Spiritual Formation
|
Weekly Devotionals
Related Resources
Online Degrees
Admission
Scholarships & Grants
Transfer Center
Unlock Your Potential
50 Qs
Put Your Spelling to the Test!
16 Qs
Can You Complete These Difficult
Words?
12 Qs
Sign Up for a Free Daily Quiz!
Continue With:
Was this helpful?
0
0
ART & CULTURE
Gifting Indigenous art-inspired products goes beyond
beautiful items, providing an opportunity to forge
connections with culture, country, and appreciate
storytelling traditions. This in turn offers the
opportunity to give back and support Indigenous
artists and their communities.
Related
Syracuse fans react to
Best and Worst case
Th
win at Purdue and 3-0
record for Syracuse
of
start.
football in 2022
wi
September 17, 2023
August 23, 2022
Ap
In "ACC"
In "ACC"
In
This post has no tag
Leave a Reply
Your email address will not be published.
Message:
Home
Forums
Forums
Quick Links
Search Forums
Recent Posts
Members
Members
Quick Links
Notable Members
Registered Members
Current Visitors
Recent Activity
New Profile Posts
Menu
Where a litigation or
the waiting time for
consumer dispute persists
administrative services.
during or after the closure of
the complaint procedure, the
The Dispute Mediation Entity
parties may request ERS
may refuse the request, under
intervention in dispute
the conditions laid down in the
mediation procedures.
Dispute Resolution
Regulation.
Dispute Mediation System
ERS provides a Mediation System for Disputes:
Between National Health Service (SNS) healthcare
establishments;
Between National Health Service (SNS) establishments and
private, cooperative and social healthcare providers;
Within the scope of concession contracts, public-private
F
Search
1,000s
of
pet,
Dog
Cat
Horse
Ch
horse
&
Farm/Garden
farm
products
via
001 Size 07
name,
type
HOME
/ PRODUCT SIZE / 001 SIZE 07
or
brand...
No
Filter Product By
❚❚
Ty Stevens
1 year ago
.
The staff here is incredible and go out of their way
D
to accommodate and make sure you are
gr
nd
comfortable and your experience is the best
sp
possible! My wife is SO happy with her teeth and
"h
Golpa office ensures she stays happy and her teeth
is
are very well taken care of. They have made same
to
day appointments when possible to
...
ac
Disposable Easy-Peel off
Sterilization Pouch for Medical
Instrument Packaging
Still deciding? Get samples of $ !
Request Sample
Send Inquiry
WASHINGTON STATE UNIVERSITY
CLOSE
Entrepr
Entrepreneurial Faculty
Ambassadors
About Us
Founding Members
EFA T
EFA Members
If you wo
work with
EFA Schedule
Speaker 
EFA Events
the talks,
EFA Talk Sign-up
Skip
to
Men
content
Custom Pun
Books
--------------------------------------------------
List each line in the records above that contains the word "opportunity", copying every such line in full.

• [Solution for this problem]:
beautiful items, providing an opportunity to forge
opportunity to give back and support Indigenous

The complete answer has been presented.